## EXERCISE GOAL
Scanning the entries below, copy every line that contains the word "дисков".

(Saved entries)
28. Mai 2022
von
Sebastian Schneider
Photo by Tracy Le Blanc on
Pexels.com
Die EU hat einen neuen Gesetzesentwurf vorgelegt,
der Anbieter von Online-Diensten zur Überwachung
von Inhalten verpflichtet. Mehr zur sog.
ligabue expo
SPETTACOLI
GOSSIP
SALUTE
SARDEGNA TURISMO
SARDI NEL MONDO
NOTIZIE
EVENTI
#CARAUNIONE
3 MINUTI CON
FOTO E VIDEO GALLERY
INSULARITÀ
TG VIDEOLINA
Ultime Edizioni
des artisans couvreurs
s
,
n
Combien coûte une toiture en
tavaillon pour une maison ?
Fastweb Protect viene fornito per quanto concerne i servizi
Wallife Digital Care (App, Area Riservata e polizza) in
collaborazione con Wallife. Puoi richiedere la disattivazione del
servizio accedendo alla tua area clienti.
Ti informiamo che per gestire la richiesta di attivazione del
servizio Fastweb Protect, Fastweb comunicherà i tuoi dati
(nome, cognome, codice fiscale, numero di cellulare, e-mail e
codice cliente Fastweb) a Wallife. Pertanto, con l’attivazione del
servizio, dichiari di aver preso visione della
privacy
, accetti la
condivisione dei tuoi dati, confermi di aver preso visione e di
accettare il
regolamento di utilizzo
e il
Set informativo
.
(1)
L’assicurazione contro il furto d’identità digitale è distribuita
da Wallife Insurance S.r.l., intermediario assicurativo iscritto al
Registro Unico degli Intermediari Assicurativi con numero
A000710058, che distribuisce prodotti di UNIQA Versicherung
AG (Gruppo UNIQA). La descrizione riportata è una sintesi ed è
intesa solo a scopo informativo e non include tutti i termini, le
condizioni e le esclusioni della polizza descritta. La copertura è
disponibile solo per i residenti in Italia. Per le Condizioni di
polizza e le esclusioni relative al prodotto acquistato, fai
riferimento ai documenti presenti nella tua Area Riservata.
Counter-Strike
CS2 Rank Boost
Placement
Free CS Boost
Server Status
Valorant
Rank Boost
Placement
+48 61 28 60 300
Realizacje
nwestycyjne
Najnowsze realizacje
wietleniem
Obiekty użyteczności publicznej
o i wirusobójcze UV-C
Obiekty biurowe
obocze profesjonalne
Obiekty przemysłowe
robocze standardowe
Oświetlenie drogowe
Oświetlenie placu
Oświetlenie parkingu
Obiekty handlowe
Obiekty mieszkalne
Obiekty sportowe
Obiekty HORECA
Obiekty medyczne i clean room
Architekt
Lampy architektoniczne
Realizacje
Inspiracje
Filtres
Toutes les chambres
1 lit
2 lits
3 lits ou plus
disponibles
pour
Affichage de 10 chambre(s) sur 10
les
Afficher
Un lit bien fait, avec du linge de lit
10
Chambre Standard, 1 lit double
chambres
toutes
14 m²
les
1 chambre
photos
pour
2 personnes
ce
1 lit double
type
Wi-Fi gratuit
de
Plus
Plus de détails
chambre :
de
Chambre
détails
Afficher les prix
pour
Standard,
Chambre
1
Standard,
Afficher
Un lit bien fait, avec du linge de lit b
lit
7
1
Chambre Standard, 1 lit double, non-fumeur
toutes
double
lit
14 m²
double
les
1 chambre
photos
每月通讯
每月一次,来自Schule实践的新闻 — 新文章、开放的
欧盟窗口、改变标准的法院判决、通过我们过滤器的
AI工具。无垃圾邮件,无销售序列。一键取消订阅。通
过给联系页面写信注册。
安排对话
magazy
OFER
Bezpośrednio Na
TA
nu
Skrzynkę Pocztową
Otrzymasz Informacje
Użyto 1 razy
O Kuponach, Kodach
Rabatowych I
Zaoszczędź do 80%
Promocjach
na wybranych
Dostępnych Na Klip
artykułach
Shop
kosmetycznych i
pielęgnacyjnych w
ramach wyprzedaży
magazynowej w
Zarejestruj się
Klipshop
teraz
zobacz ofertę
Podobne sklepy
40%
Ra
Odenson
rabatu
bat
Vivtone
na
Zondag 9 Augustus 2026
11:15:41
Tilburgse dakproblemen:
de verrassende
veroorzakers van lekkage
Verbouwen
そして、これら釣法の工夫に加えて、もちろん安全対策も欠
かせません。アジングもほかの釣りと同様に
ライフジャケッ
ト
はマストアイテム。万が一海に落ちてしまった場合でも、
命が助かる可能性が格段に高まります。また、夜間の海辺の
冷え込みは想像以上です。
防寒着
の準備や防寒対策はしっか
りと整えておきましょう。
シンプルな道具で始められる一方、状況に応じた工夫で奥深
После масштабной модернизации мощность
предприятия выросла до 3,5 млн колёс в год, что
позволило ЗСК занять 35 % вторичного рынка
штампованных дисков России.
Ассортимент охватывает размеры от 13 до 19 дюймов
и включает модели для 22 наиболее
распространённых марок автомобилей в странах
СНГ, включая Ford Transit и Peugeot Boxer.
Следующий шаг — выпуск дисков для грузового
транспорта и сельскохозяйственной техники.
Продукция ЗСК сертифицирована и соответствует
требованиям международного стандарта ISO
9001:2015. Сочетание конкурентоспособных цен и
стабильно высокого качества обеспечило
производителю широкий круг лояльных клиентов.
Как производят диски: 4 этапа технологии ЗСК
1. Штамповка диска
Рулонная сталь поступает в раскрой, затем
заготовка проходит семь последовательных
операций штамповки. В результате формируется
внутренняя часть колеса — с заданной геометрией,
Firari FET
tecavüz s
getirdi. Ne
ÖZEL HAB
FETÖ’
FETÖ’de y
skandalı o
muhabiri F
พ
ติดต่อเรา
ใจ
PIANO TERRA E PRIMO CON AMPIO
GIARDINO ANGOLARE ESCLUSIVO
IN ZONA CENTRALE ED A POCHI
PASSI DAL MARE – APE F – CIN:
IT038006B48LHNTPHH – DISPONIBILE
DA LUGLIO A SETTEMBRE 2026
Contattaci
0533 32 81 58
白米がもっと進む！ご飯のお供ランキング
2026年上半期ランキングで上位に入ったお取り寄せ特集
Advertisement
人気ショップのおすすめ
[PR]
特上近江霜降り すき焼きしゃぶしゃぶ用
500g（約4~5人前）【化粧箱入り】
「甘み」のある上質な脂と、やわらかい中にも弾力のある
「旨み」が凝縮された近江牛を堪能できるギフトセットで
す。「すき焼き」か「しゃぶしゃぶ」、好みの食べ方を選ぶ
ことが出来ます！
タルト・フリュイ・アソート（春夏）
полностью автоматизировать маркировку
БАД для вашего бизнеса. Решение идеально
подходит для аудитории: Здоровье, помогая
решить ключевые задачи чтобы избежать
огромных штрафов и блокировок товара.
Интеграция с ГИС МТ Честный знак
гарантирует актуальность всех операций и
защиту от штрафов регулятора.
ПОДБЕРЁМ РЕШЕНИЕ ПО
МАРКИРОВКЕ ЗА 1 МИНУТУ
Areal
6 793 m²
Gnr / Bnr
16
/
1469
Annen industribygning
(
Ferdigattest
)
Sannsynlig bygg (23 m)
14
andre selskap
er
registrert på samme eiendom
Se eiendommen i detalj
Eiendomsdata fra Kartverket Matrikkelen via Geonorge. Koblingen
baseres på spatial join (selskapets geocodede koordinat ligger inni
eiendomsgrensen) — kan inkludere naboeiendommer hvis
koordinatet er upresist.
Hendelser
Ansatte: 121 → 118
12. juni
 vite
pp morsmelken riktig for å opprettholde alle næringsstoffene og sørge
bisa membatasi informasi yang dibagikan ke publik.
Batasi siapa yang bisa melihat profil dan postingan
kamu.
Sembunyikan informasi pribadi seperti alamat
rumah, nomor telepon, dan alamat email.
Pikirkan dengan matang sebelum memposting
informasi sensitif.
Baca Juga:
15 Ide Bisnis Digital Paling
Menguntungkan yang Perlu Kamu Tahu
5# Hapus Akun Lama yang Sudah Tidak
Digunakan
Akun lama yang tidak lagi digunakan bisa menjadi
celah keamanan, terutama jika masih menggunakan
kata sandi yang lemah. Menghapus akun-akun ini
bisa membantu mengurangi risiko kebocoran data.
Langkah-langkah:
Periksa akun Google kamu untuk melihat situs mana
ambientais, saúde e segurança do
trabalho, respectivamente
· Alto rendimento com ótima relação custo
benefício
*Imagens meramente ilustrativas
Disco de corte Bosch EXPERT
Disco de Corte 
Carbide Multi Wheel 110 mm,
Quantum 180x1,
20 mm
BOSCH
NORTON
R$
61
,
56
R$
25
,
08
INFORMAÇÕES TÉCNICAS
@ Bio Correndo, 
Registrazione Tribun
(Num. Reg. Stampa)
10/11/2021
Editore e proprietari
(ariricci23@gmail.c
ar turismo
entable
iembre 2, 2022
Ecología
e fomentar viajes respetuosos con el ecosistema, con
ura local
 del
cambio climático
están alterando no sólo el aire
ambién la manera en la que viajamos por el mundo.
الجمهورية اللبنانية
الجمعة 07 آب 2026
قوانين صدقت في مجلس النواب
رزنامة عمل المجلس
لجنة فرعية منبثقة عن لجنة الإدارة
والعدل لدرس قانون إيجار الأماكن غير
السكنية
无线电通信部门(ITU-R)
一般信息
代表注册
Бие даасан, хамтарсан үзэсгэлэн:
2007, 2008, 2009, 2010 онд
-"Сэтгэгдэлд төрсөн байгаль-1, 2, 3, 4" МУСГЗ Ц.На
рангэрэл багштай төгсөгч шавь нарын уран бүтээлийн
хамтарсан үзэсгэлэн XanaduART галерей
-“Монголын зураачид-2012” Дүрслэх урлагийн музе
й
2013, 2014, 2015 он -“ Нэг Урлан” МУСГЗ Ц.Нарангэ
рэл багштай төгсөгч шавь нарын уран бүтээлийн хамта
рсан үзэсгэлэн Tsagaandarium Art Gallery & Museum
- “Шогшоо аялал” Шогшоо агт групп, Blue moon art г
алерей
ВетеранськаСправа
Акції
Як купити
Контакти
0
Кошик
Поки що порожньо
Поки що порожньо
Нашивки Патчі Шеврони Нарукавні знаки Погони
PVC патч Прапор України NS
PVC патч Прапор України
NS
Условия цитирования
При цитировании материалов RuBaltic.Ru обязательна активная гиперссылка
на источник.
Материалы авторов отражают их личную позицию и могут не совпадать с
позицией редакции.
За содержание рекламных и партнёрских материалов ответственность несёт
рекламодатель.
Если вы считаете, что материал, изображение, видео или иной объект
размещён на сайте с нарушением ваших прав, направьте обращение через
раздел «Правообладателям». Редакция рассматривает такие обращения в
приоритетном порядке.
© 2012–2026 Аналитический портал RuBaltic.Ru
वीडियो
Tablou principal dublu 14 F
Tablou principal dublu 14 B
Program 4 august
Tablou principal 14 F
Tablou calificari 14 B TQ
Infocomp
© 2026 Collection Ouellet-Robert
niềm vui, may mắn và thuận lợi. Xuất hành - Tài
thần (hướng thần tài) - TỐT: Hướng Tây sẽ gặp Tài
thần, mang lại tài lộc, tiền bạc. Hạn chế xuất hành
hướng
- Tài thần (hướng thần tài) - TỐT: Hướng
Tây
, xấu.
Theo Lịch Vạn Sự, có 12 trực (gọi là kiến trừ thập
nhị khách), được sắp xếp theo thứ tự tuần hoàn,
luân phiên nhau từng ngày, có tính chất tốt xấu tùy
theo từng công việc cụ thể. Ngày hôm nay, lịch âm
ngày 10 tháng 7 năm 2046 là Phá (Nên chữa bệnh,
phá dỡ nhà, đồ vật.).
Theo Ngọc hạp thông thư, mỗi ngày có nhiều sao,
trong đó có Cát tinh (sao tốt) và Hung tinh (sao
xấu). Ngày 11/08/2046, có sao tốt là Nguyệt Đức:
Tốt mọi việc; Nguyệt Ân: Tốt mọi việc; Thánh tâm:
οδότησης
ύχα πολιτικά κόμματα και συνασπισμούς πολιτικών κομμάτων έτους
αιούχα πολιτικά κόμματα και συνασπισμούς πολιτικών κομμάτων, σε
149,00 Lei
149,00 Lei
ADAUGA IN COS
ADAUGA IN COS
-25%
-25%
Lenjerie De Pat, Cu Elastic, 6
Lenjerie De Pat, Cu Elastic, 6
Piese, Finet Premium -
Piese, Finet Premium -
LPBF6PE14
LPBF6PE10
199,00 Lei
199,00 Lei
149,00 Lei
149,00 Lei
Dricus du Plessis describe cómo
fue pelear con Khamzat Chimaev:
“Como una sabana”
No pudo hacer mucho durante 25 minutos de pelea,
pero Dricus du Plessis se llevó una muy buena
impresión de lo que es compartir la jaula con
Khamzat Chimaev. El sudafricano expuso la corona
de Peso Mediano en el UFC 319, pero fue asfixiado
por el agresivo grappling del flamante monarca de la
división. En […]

## TASK SOLUTION
штампованных дисков России.
Следующий шаг — выпуск дисков для грузового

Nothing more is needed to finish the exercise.